**EXERCISE REQUIREMENTS:** Of the entries below, restate word for word only the section that runs from the line with "left wrist: (790, 435)" to the line with "nose: (827, 399)", counting both ends.

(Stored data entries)
++++++++++++++++++++

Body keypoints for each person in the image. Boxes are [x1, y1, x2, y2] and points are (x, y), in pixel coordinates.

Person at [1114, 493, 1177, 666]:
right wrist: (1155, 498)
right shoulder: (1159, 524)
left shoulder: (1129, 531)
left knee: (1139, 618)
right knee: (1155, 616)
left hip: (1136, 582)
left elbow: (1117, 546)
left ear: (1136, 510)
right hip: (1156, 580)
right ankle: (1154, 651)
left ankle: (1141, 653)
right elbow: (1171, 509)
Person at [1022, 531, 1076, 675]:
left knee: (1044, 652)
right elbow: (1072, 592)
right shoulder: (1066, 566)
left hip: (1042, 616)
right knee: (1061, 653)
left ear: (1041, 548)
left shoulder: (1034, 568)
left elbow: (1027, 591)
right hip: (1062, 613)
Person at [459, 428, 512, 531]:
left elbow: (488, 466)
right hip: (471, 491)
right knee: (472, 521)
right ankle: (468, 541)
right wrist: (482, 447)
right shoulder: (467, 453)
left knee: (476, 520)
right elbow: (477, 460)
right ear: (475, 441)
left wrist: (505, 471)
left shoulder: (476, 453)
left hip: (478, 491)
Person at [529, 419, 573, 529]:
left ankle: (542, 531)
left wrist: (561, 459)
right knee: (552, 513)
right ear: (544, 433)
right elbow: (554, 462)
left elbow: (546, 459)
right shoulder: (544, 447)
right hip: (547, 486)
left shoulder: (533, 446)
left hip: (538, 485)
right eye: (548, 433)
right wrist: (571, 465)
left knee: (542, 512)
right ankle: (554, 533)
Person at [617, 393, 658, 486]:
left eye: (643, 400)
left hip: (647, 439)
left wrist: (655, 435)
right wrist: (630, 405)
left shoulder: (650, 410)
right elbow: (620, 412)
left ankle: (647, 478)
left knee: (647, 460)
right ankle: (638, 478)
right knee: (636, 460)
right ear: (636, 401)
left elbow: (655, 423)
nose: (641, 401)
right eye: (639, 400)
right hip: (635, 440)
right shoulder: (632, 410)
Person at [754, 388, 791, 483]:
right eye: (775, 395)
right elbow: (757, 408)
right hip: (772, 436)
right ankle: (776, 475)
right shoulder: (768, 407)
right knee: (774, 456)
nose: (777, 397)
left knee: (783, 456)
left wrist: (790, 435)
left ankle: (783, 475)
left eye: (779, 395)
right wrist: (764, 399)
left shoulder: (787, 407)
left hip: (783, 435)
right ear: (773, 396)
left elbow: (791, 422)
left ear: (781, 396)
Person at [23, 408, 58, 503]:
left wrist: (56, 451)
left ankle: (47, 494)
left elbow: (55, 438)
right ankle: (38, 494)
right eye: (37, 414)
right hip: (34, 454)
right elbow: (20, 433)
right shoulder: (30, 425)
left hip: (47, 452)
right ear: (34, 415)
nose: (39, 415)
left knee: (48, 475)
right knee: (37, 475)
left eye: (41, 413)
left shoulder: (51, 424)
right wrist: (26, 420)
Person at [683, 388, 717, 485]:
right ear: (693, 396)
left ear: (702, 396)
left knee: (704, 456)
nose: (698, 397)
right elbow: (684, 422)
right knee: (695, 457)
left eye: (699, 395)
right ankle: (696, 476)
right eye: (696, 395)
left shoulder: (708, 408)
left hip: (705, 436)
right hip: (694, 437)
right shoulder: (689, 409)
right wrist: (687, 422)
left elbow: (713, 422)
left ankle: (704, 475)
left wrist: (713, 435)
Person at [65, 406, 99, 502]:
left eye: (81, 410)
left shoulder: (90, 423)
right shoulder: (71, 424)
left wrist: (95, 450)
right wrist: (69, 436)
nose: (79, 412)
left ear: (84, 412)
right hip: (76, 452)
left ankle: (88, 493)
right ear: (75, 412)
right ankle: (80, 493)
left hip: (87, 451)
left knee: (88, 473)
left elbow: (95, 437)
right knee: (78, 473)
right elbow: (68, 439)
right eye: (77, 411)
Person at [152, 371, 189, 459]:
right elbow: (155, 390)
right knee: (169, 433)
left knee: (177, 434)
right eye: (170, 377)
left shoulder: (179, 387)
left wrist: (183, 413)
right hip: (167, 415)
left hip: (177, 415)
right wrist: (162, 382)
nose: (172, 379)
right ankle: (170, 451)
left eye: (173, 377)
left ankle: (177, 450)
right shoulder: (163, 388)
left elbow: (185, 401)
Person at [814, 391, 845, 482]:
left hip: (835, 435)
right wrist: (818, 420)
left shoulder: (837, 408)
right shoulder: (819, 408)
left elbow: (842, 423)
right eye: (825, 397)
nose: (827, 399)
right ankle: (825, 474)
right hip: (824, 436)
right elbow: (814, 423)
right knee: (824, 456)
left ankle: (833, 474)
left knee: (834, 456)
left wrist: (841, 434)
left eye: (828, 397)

++++++++++++++++++++

**EXPECTED ANSWER:**
left wrist: (790, 435)
left ankle: (783, 475)
left eye: (779, 395)
right wrist: (764, 399)
left shoulder: (787, 407)
left hip: (783, 435)
right ear: (773, 396)
left elbow: (791, 422)
left ear: (781, 396)
Person at [23, 408, 58, 503]:
left wrist: (56, 451)
left ankle: (47, 494)
left elbow: (55, 438)
right ankle: (38, 494)
right eye: (37, 414)
right hip: (34, 454)
right elbow: (20, 433)
right shoulder: (30, 425)
left hip: (47, 452)
right ear: (34, 415)
nose: (39, 415)
left knee: (48, 475)
right knee: (37, 475)
left eye: (41, 413)
left shoulder: (51, 424)
right wrist: (26, 420)
Person at [683, 388, 717, 485]:
right ear: (693, 396)
left ear: (702, 396)
left knee: (704, 456)
nose: (698, 397)
right elbow: (684, 422)
right knee: (695, 457)
left eye: (699, 395)
right ankle: (696, 476)
right eye: (696, 395)
left shoulder: (708, 408)
left hip: (705, 436)
right hip: (694, 437)
right shoulder: (689, 409)
right wrist: (687, 422)
left elbow: (713, 422)
left ankle: (704, 475)
left wrist: (713, 435)
Person at [65, 406, 99, 502]:
left eye: (81, 410)
left shoulder: (90, 423)
right shoulder: (71, 424)
left wrist: (95, 450)
right wrist: (69, 436)
nose: (79, 412)
left ear: (84, 412)
right hip: (76, 452)
left ankle: (88, 493)
right ear: (75, 412)
right ankle: (80, 493)
left hip: (87, 451)
left knee: (88, 473)
left elbow: (95, 437)
right knee: (78, 473)
right elbow: (68, 439)
right eye: (77, 411)
Person at [152, 371, 189, 459]:
right elbow: (155, 390)
right knee: (169, 433)
left knee: (177, 434)
right eye: (170, 377)
left shoulder: (179, 387)
left wrist: (183, 413)
right hip: (167, 415)
left hip: (177, 415)
right wrist: (162, 382)
nose: (172, 379)
right ankle: (170, 451)
left eye: (173, 377)
left ankle: (177, 450)
right shoulder: (163, 388)
left elbow: (185, 401)
Person at [814, 391, 845, 482]:
left hip: (835, 435)
right wrist: (818, 420)
left shoulder: (837, 408)
right shoulder: (819, 408)
left elbow: (842, 423)
right eye: (825, 397)
nose: (827, 399)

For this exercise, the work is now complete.